TEXTO PROPORCIONADO |
"""

# Bienvenidos a MagiaPotagia > Preguntas frecuentes sobre la dinámica el foro >  Como saber si un libro es gratuito o no?

## Americo

Hola que tal! 

He encontrado una pagina web donde se ofrece 4 o 5 libros que el autor del blog dice que son gratuitos, coloca los enlaces que te llevan a mega. No se si puedo colocar aqui el link del enlace, pero me gustaria saber si son o no son gratuitos de verdad.

----------


## MagNity

uff, en principio deberían tener alguna anotación sobre la licencia de uso en la primera pagina (creo que iba así). Pero sin saber que libros son ni nada, poco más se puede decir.

----------


## Americo

> uff, en principio deberían tener alguna anotación sobre la licencia de uso en la primera pagina (creo que iba así). Pero sin saber que libros son ni nada, poco más se puede decir.


Los libros son estos:

- Juan Tamariz la enciclopedia del forzaje
- J.B Bobo magia con monedas
- Libro de magia e ilusionismo collecion de 36 libros
- Manolo Talman las dos caras de la magia
- Juan Tamariz los cinco puntos magicos.

Segun el chaval son gratuitos y tiene el enlace de la pagina colocado en su canal de youtube.

----------


## Turko

No son gratuitos.

----------


## MagNity

Como te han dicho, para nada son gratuitos,... los tiene él como gratuitos porque piratea con ellos.

----------


## Americo

Gracias, por la información.

----------

"""

QUÉ HARÁS |
**a)** Según el hilo, ¿dónde tiene colocado el chaval el enlace de la página?
**b)** Copia la parte del hilo que abre con las palabras que contienen "- Juan Tamariz la" y cierra con "No son gratuitos.", y renombra "Juan Tamariz" como "J. Tamariz".
El material no guarda relación con el hilo.

MATERIAL EXTRAÍDO |
"""

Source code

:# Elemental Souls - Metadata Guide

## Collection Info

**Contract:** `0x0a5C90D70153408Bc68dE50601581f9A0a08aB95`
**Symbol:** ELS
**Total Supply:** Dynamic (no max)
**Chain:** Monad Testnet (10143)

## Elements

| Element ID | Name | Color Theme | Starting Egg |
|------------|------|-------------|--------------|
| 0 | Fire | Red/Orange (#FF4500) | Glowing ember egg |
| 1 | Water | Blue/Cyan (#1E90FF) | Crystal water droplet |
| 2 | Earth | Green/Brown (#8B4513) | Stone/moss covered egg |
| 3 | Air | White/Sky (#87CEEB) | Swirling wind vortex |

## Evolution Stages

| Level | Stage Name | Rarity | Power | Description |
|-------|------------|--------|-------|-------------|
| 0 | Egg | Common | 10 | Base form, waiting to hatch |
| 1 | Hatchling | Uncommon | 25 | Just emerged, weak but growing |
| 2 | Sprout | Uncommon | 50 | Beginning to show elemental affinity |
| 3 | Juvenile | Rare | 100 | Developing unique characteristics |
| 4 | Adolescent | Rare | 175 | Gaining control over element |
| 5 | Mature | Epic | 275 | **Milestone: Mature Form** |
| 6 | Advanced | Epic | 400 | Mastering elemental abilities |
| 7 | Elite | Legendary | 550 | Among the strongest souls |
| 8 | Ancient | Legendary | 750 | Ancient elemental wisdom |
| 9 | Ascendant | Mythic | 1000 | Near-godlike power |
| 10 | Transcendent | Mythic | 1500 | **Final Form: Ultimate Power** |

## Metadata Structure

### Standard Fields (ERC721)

"""

SOLUCIONES POR TAREA |
**a)** En su canal de YouTube.

**b)**
- J. Tamariz la enciclopedia del forzaje
- J.B Bobo magia con monedas
- Libro de magia e ilusionismo collecion de 36 libros
- Manolo Talman las dos caras de la magia
- J. Tamariz los cinco puntos magicos.

Segun el chaval son gratuitos y tiene el enlace de la pagina colocado en su canal de youtube.

----------


## Turko

No son gratuitos.